During his remarks at the United States Naval Academy's Cyber Lecture Series on January 29th, 2016, Director of National Intelligence James Clapper noted:
A lot of people find this surprising in our post-9/11 world but in 2013 ‘cyber’ bumped ‘terrorism’ out of the top spot on our list of national threats. And cyber has led our report every year since then.
Not to be outdone, when discussing the Defense Budget at the Economic Club of Washington, DC on February 2nd, 2016, Secretary of Defense Ashton Carter remarked:
We're also investing more in cyber, totaling nearly $7 billion in 2017. And almost $35 billion over the next five years. Among other things, this will help to further DOD's network defenses which is critical. Build more training ranges for our cyber warriors. And also develop cyber tools and infrastructure needed to provide offensive cyber options.
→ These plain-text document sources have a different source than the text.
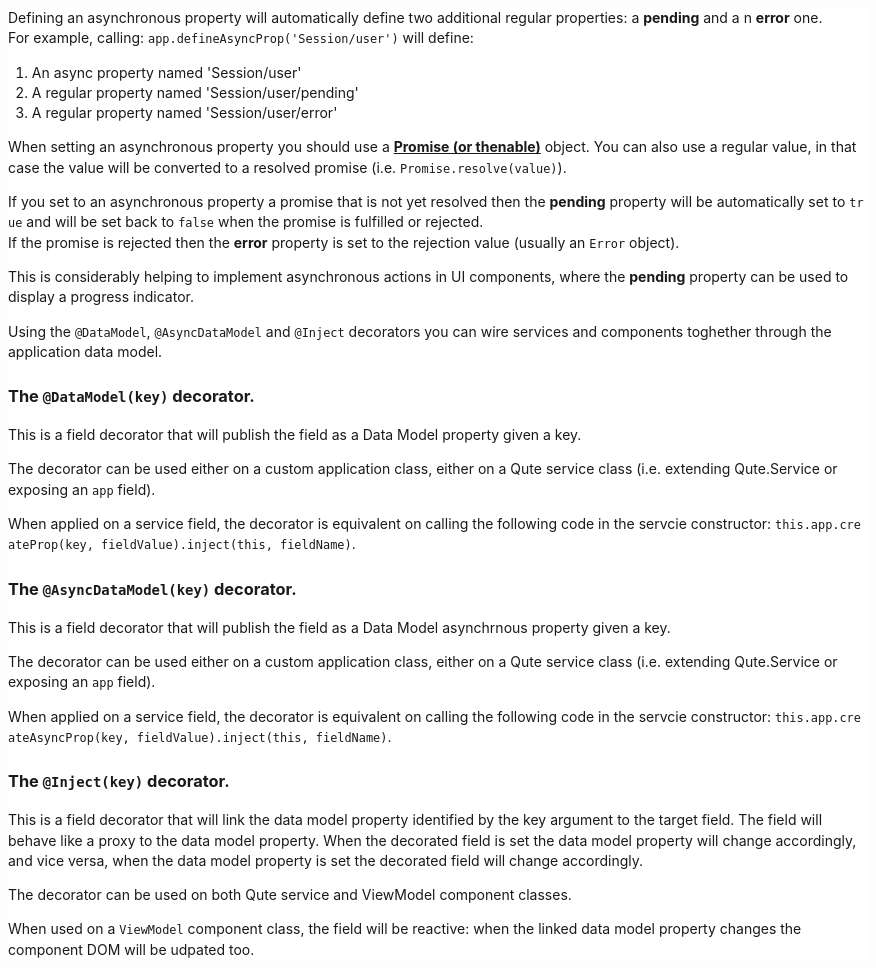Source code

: Defining an asynchronous property will automatically define two additional regular properties: a **pending** and a n **error** one.  \
For example, calling: `app.defineAsyncProp('Session/user')` will define:

1. An async property named 'Session/user'
2. A regular property named 'Session/user/pending'
3. A regular property named 'Session/user/error'

When setting an asynchronous property you should use a **[Promise (or thenable)](https://developer.mozilla.org/en-US/docs/Web/JavaScript/Reference/Global_Objects/Promise)** object. You can also use a regular value, in that case the value will be converted to a resolved promise (i.e. `Promise.resolve(value)`).

If you set to an asynchronous property a promise that is not yet resolved then the **pending** property will be automatically set to `true` and will be set back to `false` when the promise is fulfilled or rejected.  \
If the promise is rejected then the **error** property is set to the rejection value (usually an `Error` object).

This is considerably helping to implement asynchronous actions in UI components, where the **pending** property can be used to display a progress indicator.

Using the  `@DataModel`, `@AsyncDataModel` and `@Inject` decorators you can wire services and components toghether through the application data model.

### The `@DataModel(key)` decorator.

This is a field decorator that will publish the field as a Data Model property given a key.

The decorator can be used either on a custom application class, either on a Qute service class (i.e. extending Qute.Service or exposing an `app` field).

When applied on a service field, the decorator is equivalent on calling the following code in the servcie constructor: `this.app.createProp(key, fieldValue).inject(this, fieldName)`.

### The `@AsyncDataModel(key)` decorator.

This is a field decorator that will publish the field as a Data Model asynchrnous property given a key.

The decorator can be used either on a custom application class, either on a Qute service class (i.e. extending Qute.Service or exposing an `app` field).

When applied on a service field, the decorator is equivalent on calling the following code in the servcie constructor: `this.app.createAsyncProp(key, fieldValue).inject(this, fieldName)`.

### The `@Inject(key)` decorator.

This is a field decorator that will link the data model property identified by the key argument to the target field.
The field will behave like a proxy to the data model property. When the decorated field is set the data model property will change accordingly, and vice versa, when the data model property is set the decorated field will change accordingly.

The decorator can be used on both Qute service and ViewModel component classes.

When used on a `ViewModel` component class, the field will be reactive: when the linked data model property changes the component DOM will be udpated too.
The sentiments and the financial commitment are both vital and encouraging. It's important that the cyber challenge is receiving both attention and the resources that it merits. Meanwhile, on February 4th, 2016, the Orlando Sentinel reported that approximately 63,000 Social Security numbers and names of former and current University of Central Florida students and employees were stolen by hackers, part of a growing cybersecurity threat faced by schools and other large institutions.
Hope, determination and dismaly, all in the space of a single week. That's, unfortunately, how cyber rolls.
As can be seen, meeting the cyber challenge, requires more than attention and resourcing. Successful outcomes also require responsibility and accountability. And not a little bit of courage. Specifically, we need the courage to take responsibility and:
Admit when programs and policies haven't been successful in mitigating risk;
Clearly identify legislative and policy boundaries that allow for accountability in cyberspace while protecting privacy and liberty;
Incorporate continuous cybersecurity education for students, workforces and corporate and government leadership
Most importantly, we need to have the courage to demand that our systems are built in a secure manner from the beginning. The amount of bandwidth that's been expended on discussions of security patterns such as multi-factor authentication, encryption, fine-grained authorization, tokenization, storage and API security and secure development forges - to name just a few - is enough to support the eCommerce demands of a medium sized country. Despite this, new capabilities aere released every day that cannot withstand the most basic of security scrutiny.
What's called for is no less than a paradigm shift in the way we approach the responsibilities and liabilities associated with the development and release of connected technologies.
The attention is there. The money is there. It's time to add responsibility and courage to the mix.